(The following is a rerun from the summer of 2002. Buster is deer bowling in heaven. Tsuga has learned the rules of the sport. And we've learned that a yellow lab makes for much easier viewing than a black one. It's the kind of entertainment you really have to see to appreciate. But as a tribute to Buster and to celebrate a new season of deer-wrangling, here's the play-by-play.)
Ah yes, it is that time of year once again when we play one of our favorite games here on Goose Creek: Deer Bowling.
Appropriate attire: rubber knee-high 'barn boots'; cap to keep the deerflies off your head; everything else is up to you.
Time: nightly, seasonally adjusted to about 20 minutes before 'real dark'. Must be able to see 2-300 yards, at least the color WHITE.
Team 1) Buster, the goofy Black Lab, plus participant-observers
Team 2) Deer. Team size varies from 2 to 6 typically; more than 6 is permissable, less than 2 is hardly worth the effort.
Team 2 Rules: Team 2 must be allowed to graze peacefully over in the pasture for at least 15 minutes...enough time to lower their vigilance, concentrate on the timothy and clover. Further, Team 2 is to remain in set positions that are established at the time Team One appears.

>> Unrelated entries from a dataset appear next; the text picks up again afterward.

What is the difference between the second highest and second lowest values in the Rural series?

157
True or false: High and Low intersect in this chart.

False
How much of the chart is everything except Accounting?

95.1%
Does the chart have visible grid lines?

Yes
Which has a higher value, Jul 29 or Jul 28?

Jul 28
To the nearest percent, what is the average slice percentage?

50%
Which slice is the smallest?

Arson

Although they may snort threateningly, they may not move until Buster of Team 1 is within 100 yards.
Team 1 Rules: Participant-observers (from 1 to 3 participants, usually me and the wife) must excercise stealth in their approach to the playing field. Talking is forbidden and Fred is restricted from whistling, no matter what. All members of Team 1 cross the creek together. Buster of Team 1 begins his challenge exactly here.

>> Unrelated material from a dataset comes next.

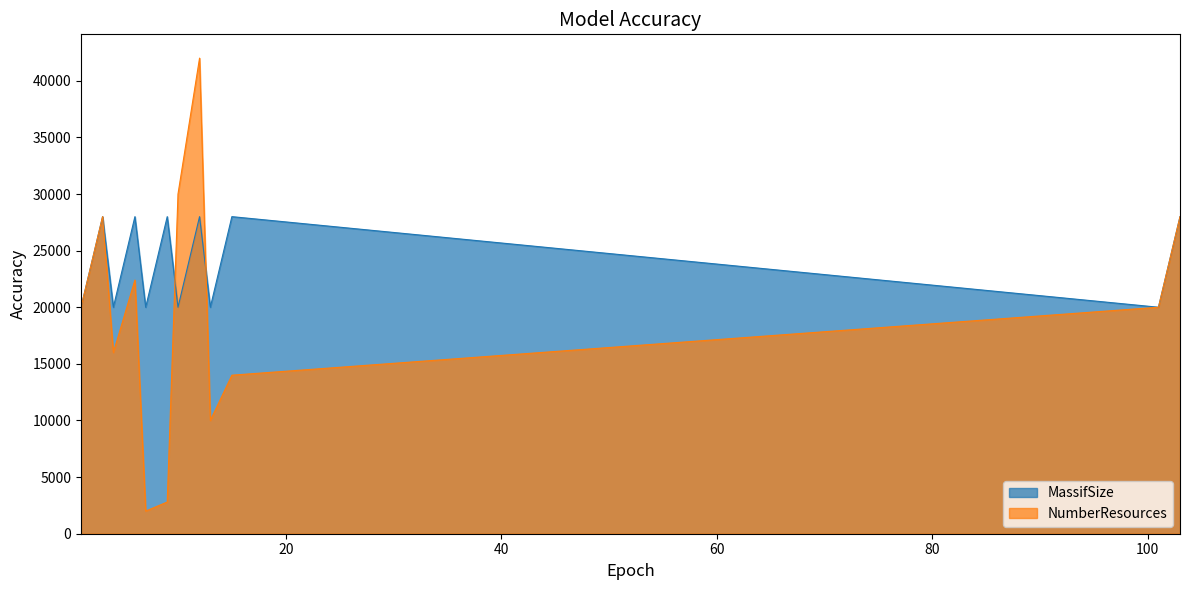

True or false: NumberResources has a value of 36000 at 11.

True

Play: Buster sneaks up to the corner of the barn, lifting each paw slowly, creeping around the barn to the bend in the pasture beyond which Team 2 becomes visible. Running may commence at this point, although the generally slower participant-observers of Team 1 are clumsily just crossing the creek in their clunky rubber boots at this point. That is tuff, play has already commenced.
Scoring: Buster rounds the corner at a high rate of accelleration, reaching terminal velocity by the first quarter of the pasture length. Deer continue to graze. A mid field, one or two deer look up in a bored fashion. At three-quarters of the length of the field, the action starts. All deer wheel and jump in every direction, sometimes only the white tails are visible in the dusk, and the impression is one of bowling pins richocheting left and right, or of popcorn popping.
The score is always the same: Buster gets close enough to feel like a great hunter; the deer move off just into the brush, snorting, aggravated for long enough for Team 1 to get about half way back to the house at which time Team 2 returns, to consume the playing field; and participant-observers laugh at the whole scene, thinking: Dang! THIS is a great game!